In college I was never really ambitious in terms of setting goals for myself. The only goal I had was graduating; I just wanted to be done. College is really draining, and all my mind was on was finishing. Now that I'm out I don't have that stress anymore. I can focus on things that are personally more important to me. Also I have more free time to accomplish those things because I don't have anymore homework, and I don't have to study anymore.
I've figured out things I like to do. I know I love to sing, but I've (re)discovered my desire to post videos of my doing that. I've also figured out that I like to vlog, even though before I never even wanted to watch vlogs. I had such a closed mind regarding vlogs; that was ignorant of me. I'm so glad to gave them a chance because that's most of my video consumption now. If I never started watching them, I probably never would've started myself and found that this is something that I love doing. Another thing that I've learned I love doing is blogging. I've made my own website, and I'm trying to at least blog weekly on it. I've worked really hard on it, and I think it shows. I couldn't write in high school. I flat out couldn't. My writing wasn't very interesting, and I would say the same thing over and over because I couldn't think of what to say. I loathed writing because I wasn't confident in my skills; and I felt like no matter what I did, I'd get a bad grade. It's different now.

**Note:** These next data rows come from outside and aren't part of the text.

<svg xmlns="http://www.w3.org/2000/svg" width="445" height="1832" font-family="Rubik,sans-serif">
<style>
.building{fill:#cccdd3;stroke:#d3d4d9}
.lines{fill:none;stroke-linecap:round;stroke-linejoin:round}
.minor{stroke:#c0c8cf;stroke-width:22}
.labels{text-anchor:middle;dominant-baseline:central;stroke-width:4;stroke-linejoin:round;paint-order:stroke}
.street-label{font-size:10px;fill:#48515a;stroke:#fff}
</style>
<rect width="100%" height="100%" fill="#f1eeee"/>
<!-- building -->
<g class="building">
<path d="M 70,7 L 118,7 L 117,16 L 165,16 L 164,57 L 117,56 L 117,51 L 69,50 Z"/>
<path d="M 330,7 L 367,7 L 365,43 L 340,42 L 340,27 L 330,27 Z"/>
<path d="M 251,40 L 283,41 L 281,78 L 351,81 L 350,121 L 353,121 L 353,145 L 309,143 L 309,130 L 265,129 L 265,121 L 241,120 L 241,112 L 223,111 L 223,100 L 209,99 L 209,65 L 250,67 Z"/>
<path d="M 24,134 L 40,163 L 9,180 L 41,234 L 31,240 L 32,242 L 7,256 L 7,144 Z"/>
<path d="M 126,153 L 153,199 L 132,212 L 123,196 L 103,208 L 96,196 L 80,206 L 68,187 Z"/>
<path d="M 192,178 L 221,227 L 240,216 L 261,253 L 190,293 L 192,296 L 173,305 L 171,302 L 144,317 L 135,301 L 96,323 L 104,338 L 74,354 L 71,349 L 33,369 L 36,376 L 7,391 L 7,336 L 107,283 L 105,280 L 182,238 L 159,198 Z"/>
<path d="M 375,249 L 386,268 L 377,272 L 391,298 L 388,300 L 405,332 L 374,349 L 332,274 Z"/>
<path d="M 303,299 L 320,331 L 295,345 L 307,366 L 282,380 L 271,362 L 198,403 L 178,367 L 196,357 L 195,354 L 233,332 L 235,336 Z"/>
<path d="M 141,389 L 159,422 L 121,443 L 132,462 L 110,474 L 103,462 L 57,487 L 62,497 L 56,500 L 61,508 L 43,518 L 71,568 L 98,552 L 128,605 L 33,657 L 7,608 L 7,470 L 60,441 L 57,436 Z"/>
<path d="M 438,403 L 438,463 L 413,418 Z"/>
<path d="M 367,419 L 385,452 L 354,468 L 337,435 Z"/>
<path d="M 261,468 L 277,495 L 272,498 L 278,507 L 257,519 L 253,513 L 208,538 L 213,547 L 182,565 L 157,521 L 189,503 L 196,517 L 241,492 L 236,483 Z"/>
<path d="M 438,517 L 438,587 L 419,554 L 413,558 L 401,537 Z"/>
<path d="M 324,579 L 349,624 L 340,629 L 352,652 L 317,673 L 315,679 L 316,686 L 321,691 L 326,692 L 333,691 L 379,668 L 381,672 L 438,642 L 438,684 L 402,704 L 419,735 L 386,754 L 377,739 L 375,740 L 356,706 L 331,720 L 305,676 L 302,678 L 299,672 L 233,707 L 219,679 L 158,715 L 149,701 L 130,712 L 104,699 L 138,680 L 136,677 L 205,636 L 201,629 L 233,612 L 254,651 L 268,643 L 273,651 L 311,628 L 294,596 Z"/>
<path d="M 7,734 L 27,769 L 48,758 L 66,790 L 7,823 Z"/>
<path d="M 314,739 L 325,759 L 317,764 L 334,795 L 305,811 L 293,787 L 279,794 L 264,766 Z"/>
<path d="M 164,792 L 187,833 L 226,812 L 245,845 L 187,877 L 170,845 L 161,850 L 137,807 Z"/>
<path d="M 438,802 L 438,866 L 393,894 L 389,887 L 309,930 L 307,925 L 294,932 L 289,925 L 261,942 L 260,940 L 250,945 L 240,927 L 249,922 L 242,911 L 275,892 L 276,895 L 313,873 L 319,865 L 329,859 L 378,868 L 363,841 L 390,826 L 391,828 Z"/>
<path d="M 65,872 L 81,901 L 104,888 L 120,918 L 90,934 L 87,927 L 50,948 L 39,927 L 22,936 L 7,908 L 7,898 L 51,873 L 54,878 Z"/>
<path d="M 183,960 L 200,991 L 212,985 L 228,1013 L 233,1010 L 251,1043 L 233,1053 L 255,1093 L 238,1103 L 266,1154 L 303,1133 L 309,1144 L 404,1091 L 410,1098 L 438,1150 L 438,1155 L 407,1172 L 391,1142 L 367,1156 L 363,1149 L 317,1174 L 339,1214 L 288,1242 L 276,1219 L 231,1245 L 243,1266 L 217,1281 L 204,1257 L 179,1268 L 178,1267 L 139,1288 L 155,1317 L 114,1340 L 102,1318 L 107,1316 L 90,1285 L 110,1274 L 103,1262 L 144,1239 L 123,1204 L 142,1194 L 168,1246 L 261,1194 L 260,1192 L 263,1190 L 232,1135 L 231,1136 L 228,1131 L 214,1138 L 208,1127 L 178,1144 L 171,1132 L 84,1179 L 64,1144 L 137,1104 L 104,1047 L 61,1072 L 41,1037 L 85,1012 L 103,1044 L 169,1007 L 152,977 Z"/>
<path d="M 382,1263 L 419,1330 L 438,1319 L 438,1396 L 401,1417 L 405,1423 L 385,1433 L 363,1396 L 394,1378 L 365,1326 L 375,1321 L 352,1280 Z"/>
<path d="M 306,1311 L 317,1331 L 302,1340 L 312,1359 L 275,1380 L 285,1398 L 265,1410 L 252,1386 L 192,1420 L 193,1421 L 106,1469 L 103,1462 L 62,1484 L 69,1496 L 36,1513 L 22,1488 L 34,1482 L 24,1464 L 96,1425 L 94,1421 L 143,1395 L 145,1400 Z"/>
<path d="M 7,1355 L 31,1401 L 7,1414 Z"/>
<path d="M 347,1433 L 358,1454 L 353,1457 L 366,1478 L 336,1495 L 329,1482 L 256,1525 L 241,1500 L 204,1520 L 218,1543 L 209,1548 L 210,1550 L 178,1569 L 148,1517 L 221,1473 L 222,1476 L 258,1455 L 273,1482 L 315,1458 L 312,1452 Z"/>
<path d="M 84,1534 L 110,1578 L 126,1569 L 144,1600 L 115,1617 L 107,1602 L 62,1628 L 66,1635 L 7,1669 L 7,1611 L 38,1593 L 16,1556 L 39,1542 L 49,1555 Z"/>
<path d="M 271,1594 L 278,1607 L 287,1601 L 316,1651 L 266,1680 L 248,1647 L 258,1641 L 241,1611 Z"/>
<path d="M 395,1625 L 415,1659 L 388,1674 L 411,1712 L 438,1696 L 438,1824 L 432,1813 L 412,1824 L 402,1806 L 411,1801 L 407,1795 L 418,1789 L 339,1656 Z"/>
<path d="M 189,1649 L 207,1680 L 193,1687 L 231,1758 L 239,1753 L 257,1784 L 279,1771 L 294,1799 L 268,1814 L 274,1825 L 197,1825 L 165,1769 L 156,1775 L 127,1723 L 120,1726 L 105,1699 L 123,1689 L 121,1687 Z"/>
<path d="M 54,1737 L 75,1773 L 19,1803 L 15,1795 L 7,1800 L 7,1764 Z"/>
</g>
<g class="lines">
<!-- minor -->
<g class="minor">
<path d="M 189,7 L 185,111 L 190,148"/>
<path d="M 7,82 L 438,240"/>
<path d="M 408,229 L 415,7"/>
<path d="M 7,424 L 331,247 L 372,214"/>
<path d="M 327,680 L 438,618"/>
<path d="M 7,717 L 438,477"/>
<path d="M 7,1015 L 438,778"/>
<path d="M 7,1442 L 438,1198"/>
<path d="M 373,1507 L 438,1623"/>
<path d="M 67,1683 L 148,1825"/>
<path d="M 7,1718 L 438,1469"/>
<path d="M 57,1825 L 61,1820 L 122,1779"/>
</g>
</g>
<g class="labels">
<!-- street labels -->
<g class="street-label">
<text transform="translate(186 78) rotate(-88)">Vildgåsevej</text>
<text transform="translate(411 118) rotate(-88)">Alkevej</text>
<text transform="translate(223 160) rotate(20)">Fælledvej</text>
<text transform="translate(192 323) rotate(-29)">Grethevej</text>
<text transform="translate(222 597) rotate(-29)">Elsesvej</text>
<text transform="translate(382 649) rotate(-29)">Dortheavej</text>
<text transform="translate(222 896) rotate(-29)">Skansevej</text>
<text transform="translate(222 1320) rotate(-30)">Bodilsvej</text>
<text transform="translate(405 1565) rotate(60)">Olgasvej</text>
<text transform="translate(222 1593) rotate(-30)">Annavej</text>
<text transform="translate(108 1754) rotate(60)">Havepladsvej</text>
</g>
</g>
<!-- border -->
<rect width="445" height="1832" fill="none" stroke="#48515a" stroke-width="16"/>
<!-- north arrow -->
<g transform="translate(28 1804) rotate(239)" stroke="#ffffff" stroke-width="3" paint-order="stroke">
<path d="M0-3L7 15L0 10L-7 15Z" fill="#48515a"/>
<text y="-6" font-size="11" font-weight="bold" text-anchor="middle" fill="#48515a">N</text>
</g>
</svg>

I love writing. I love writing what I feel or think. I love not having a rubric to follow. This freedom is what I believe helps me write. I get excited about writing. Whenever something pops into my head, I quickly try to jot it down so I can pick it up later and finish that thought. I really enjoy it.
I've figured out a lot about myself this past year, and I couldn't be happier about it. I'm glad I've set goals for myself. I've had a lot of encouragement especially from my girlfriend and brother that's bolstered my self-confidence. That helped me start a lot of what I've done, and they've encouraged me to do more. I've also gotten a lot of support from my friend Dana Blouin. He has a lot of great content on his YouTube channel. He also has a video about setting goals, and after watching it I decided to make an actual list. Making that list was and is really important. I feel like this approach will be better for me than just setting resolutions again. The clearer definition of these goals will help me stay focused better than just some vague resolutions. I'm so excited to accomplish everything I've set out to do.
I know my own personality; however, sometimes you get surprised by other people's perceptions of you. Recently one of my friends told me he could totally see me being a salesman. I asked why, and he said because of my personality. I just have that kind of personality. When he said that it really intrigued and flattered me. I secretly feel like I could do that. It wouldn't have to explicitly be a sales, but it could be a job that required that kind of charisma and attitude--a job that requires something being sold in some kind of way. I just really liked being told that.
It's intriguing to think about doing something different than what you thought you'd be doing for your career. You kinda think to yourself, "Could I do that? I could probably do that." And then you switch to thinking, "Would I want to do that?" Maybe.
Discovering new things about yourself is great. It's a way for you to progress in life. It enables you to think from different perspectives. It's always good to change your mindset once in a while, and this experience definitely made me do that.